### [Excerpt]
::::
You can have all the technique in the world, but if your internal sense of time isn’t solid, playing with other musicians will always feel uncertain. Tom Quayle’s approach to rhythm and time feel goes deeper than just practising with a metronome — it’s about building a genuinely reliable internal clock that stays steady even when the external pulse disappears.
What you’ll get out of this lesson
A structured framework for developing your internal metronome using the Victor Wooten bar-removal exercise, an understanding of the difference between externalised and internalised time, and practical tools for expanding your rhythmic vocabulary across multiple subdivisions.
Externalised vs Internalised Time
Tom draws a clear distinction between two ways of perceiving time. Externalised time is when a drum loop, a metronome, or another musician is giving you the pulse — you’re responding to an outside signal. Most of us practise this way, and there’s nothing wrong with it. But the problem arises in performance: real musicians don’t lock in the way a metronome does. They have a slight ebb and flow, an almost organic variation in the pulse. If your time depends entirely on that external signal, you’ll struggle to hold steady when the signal wavers or disappears.
Internalised time is your ability to perceive and maintain the pulse from the inside, without any external reference. That’s what this session is designed to build.
The Victor Wooten Bar-Removal Exercise
The foundation of the session is what Tom calls the Victor Wooten exercise — a simple but deeply effective approach to developing your internal clock. Set up a four-bar drum loop in a DAW (Tom uses Studio One, but Logic, GarageBand, Cubase, or even Reaper’s free version all work). Then start removing bars from the loop:
- First, mute bar four — so you hear bars one, two, and three, then silence where bar four was. Your job is to feel bar four passing and clap on beat one of the next cycle.
- Then mute bars three and four — you hear bars one and two, then silence.
- Eventually, you work down to just bar one playing, with three bars of silence.
Tom’s important instruction: when you do this exercise, put the guitar down. Technical issues with the instrument can mask time feel problems, and at this stage you want to isolate your rhythmic perception as purely as possible. Use a clap or a tap on your knee instead.
It’s the space that causes people issues. It’s not listening to the drum groove, it’s that space — and it’s the same thing with playing.
Why a DAW Beats a Plain Metronome
Tom recommends doing this work in a DAW rather than with a metronome alone, because a DAW gives you far more flexibility: you can set precise bar structures, mute specific bars, and work with groove-based drum loops that feel more musical than a click. A metronome can work, but it requires some creative tricks to replicate the same exercises. If you don’t have a paid DAW, GarageBand (free on Mac) or the free version of Studio One are both capable of everything this session requires.
::::
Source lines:
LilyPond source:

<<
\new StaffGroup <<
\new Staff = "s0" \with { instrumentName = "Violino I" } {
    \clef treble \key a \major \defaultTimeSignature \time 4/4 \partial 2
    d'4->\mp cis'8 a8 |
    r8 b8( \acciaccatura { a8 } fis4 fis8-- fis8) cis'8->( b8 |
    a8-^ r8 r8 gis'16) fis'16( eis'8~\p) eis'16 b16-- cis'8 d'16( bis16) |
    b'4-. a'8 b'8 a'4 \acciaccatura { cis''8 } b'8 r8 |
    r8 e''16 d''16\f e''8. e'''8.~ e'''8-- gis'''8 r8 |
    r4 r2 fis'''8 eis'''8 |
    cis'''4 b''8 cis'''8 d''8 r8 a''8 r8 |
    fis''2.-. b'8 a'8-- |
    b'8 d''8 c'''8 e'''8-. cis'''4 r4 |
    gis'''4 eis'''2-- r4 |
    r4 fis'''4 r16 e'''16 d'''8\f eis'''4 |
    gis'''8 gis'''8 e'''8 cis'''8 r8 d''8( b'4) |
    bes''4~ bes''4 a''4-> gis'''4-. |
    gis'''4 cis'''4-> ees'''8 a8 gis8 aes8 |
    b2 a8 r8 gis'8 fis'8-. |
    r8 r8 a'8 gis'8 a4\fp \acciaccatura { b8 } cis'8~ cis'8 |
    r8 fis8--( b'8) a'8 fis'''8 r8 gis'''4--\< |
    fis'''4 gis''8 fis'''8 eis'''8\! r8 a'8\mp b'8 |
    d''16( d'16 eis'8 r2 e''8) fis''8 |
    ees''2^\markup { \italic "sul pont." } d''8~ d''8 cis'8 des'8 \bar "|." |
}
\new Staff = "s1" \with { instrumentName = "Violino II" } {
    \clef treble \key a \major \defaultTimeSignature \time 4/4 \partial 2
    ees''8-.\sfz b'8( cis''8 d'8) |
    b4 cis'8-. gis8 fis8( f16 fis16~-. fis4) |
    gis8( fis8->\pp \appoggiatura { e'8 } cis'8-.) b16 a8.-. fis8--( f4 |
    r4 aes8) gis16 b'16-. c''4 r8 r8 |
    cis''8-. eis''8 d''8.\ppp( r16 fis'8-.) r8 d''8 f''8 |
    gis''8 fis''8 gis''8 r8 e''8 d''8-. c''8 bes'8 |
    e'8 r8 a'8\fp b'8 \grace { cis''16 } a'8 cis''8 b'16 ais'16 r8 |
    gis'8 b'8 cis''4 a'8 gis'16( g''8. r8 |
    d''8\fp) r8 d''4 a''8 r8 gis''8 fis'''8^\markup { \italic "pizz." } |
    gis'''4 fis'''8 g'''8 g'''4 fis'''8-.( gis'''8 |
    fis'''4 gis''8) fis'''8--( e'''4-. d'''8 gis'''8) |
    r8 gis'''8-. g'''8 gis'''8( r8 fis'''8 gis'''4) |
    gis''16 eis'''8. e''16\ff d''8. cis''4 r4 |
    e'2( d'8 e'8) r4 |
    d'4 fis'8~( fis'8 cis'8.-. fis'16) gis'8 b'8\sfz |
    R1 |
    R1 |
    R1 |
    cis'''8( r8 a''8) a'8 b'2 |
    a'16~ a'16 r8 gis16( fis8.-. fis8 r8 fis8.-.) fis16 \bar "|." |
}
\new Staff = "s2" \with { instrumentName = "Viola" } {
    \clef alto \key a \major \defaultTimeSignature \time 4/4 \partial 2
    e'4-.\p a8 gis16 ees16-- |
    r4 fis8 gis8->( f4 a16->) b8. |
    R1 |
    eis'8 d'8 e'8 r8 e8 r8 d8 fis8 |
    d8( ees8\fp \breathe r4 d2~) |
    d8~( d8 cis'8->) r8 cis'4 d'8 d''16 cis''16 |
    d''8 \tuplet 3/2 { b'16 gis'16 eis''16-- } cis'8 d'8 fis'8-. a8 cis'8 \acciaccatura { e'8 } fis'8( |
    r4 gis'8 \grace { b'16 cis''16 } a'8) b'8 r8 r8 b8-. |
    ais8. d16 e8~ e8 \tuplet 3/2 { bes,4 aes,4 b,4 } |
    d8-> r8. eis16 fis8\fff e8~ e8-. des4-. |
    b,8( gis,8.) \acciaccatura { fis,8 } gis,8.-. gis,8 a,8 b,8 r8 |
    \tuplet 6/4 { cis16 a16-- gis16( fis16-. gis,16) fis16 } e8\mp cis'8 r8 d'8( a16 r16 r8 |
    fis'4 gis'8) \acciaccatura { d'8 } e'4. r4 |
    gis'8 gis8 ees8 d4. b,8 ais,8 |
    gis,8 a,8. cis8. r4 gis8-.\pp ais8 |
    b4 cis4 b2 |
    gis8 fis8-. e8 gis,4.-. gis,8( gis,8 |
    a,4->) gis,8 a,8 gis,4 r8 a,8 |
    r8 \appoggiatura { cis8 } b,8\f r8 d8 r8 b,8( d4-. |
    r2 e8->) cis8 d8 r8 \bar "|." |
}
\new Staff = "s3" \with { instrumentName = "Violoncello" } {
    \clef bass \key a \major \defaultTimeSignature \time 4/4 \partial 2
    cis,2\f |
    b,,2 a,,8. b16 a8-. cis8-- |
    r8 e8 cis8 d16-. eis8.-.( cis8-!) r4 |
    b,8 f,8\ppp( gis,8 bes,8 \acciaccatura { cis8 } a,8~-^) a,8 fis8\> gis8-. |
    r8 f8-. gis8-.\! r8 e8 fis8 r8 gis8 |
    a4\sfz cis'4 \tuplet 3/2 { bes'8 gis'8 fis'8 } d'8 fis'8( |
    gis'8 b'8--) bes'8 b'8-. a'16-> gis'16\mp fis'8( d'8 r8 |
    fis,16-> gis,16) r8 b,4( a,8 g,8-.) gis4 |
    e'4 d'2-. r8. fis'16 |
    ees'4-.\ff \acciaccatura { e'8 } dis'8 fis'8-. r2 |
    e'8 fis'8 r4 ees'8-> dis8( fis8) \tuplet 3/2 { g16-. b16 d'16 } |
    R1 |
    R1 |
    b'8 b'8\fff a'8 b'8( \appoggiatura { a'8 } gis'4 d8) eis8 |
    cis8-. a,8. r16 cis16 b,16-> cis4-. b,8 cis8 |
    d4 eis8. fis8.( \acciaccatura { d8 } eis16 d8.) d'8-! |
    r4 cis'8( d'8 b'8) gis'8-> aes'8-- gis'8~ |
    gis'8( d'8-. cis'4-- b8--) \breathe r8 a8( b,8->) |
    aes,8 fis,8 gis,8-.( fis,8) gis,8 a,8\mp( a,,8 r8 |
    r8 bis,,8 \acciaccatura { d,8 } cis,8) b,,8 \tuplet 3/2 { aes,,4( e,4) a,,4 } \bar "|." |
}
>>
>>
::::
### [Work task A]
Please set down the passage of the time-feel lesson starting at "- Eventually, you" and ending at "your knee instead.", word for word.
### [Work task B]
Answer these on the time-feel lesson:
(i) Which DAW does Tom use for the drum loop?
(ii) What should you use in place of the guitar during the bar-removal exercise?
(iii) Which free DAW is named as available on Mac?
### [Work task C]
Continue the time-feel lesson from its final sentence.

### [Final answer A]
- Eventually, you work down to just bar one playing, with three bars of silence.
Tom’s important instruction: when you do this exercise, put the guitar down. Technical issues with the instrument can mask time feel problems, and at this stage you want to isolate your rhythmic perception as purely as possible. Use a clap or a tap on your knee instead.

### [Final answer B]
(i) Studio One
(ii) A clap or a tap on your knee
(iii) GarageBand

### [Final answer C]
Expanding Your Rhythmic Vocabulary
Once the bar-removal exercise is solid, the same framework applies to developing fluency across subdivisions. Tom’s focus in this session is not on genre-specific time feels (like swing) but on your ability to improvise with any subdivision — eighth notes, triplets, sixteenth notes — and to switch between them cleanly. The goal is that you can play those subdivisions musically and freely, not just mechanically when given a predetermined line to read.
The bar-removal exercise gives you the internal clock; the next stage is to practise landing lines with different subdivisions cleanly over the muted bars — proving to yourself that your internal pulse stays intact regardless of what your hands are doing.
Taking it further
Once you’re comfortable with the bar-removal exercise in a four-bar structure, try increasing the amount of silence. Work up to removing three bars, leaving only one bar of drum groove — and eventually try it with just two beats playing and the rest silent. The longer the silence, the more clearly you’ll hear whether your internal clock is truly solid or whether it drifts. Recording yourself while doing this (even just on a phone) makes the drifting much easier to detect and correct.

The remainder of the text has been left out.